SANTA CLARA, Califórnia – O visitante que passa pela recepção da Nvidia, em seu campus aqui no coração do Vale do Silício, precisa declarar se possui cidadania de algum dos países contra os quais os EUA impuseram sanções comerciais, entre eles China, Rússia, Coreia do Norte, Cuba e Irã.
A exigência denota a sensibilidade estratégica da empresa, que hoje lidera o desenvolvimento dos processadores que estão no sistema nervoso dos modelos de inteligência artificial generativa.
A empresa californiana começou a despontar no final dos anos 90 ao inovar na geração de imagens de alto realismo para games e animações. Foi isso que eventualmente a colocou no topo entre as produtoras de processadores de alta performance.

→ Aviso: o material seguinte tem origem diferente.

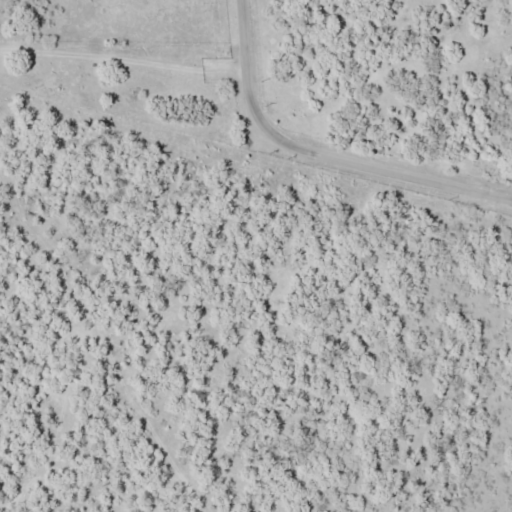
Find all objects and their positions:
road: (321, 156)
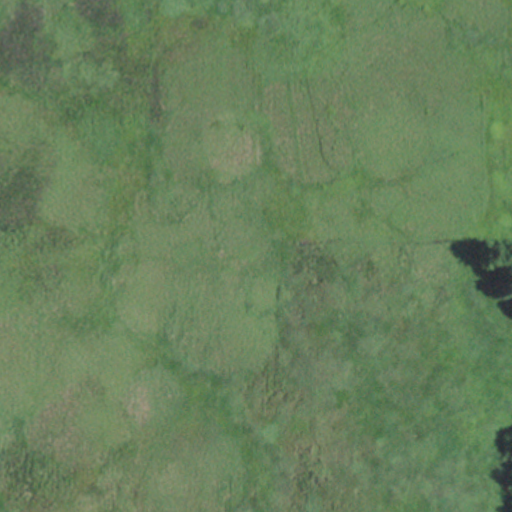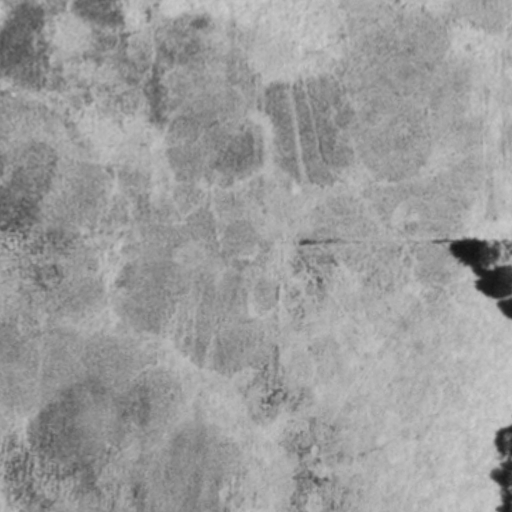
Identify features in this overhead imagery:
building: (36, 321)
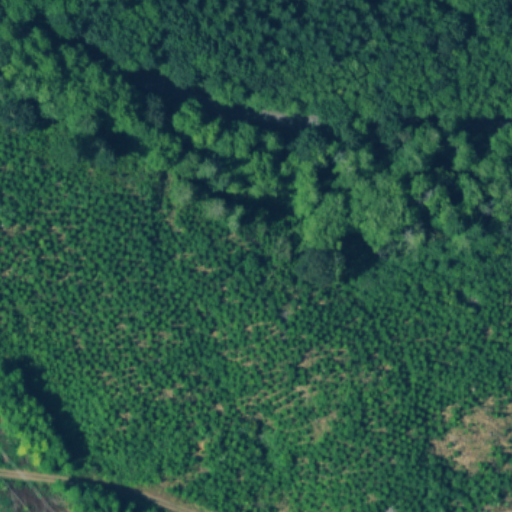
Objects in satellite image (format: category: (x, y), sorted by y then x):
road: (252, 105)
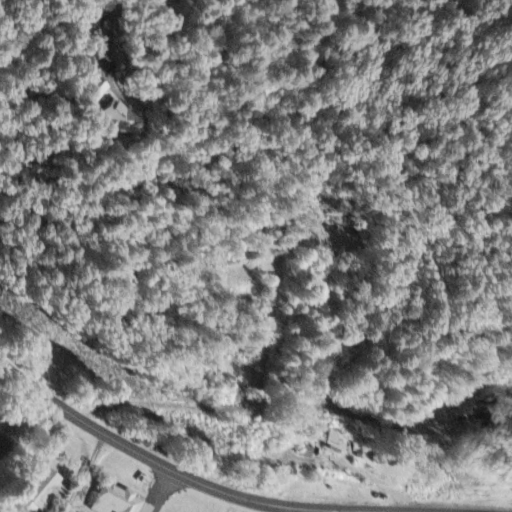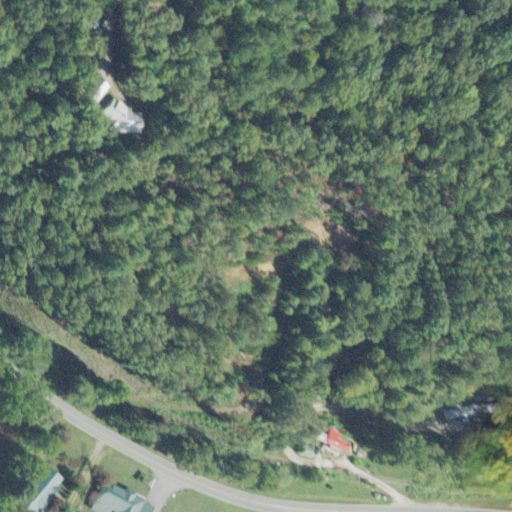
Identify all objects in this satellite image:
park: (161, 18)
building: (94, 90)
building: (118, 121)
building: (469, 413)
building: (336, 441)
road: (161, 463)
building: (39, 492)
road: (167, 492)
building: (116, 502)
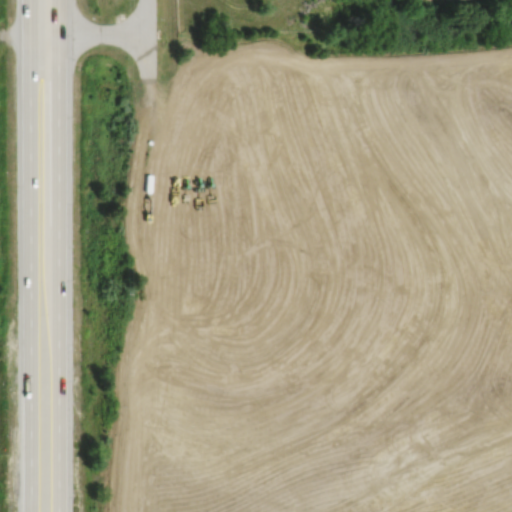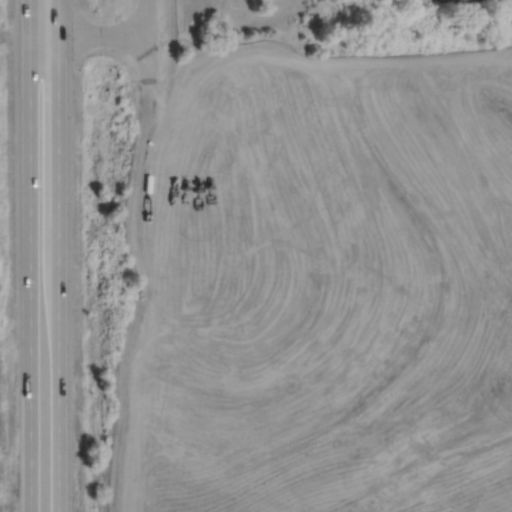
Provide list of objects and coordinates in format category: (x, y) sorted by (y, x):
road: (147, 17)
road: (15, 33)
road: (88, 34)
road: (147, 56)
road: (147, 103)
road: (58, 255)
road: (30, 256)
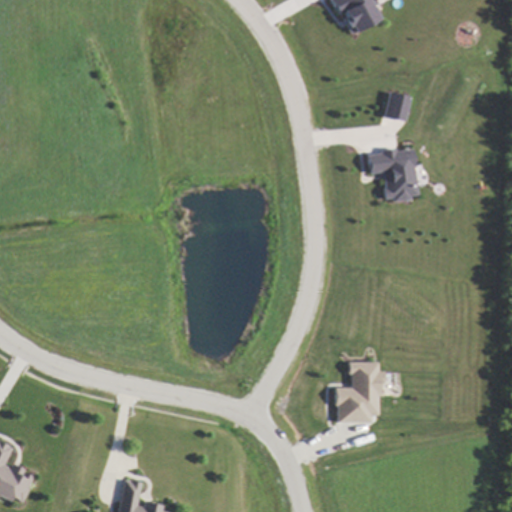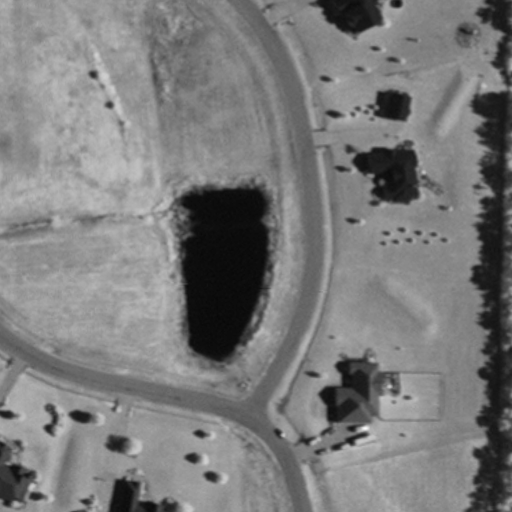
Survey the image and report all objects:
building: (352, 12)
road: (217, 38)
building: (393, 104)
building: (391, 172)
road: (11, 371)
building: (355, 393)
road: (115, 440)
building: (9, 481)
building: (129, 498)
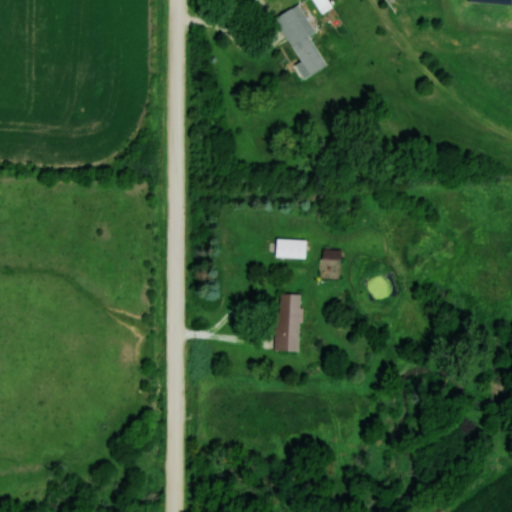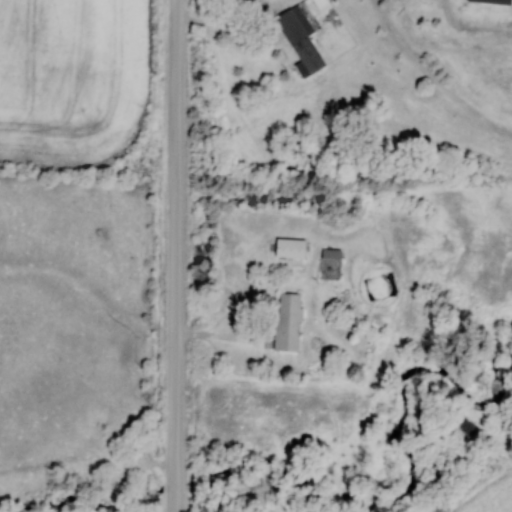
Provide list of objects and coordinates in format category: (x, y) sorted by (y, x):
building: (320, 5)
road: (263, 34)
building: (299, 37)
building: (288, 247)
road: (178, 256)
building: (286, 322)
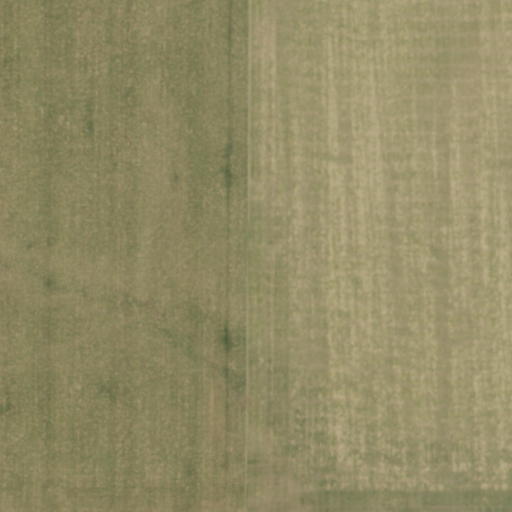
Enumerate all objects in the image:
crop: (256, 256)
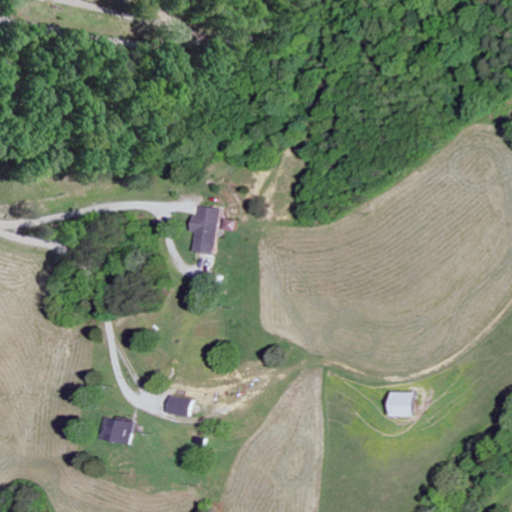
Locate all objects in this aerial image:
building: (39, 0)
road: (252, 36)
road: (118, 42)
road: (93, 211)
building: (207, 229)
road: (92, 276)
building: (403, 403)
building: (180, 405)
building: (120, 430)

A Nvidia não possui fábricas. Ela “apenas” desenvolve a arquitetura dos processadores, que são produzidos fisicamente pela Taiwan Semiconductor Manufacturing Company (TSMC), a maior fabricante dos chips mais avançados disponíveis no mercado.
Com o resultado do primeiro tri, anunciado agora à noite, a Nvidia passou a valer na Bolsa o dobro do que vale a TSMC.
Os seus chips de mais alta performance, o A100 e o mais recente H100, são as engrenagens físicas – o hardware – do ChatGPT e de outros aplicativos de inteligência artificial generativa.
Não se sabe o número preciso, mas estima-se que, para rodar o ChatGPT, os servidores da Microsoft precisam de ao menos 10.000 chips da Nvidia – e cada um deles custa, no varejo, algo como US$ 10.000.
Em dezembro, a Petrobras começou a operar o Pégaso, um supercomputador com mais de 2.000 chips A100 da Nvidia.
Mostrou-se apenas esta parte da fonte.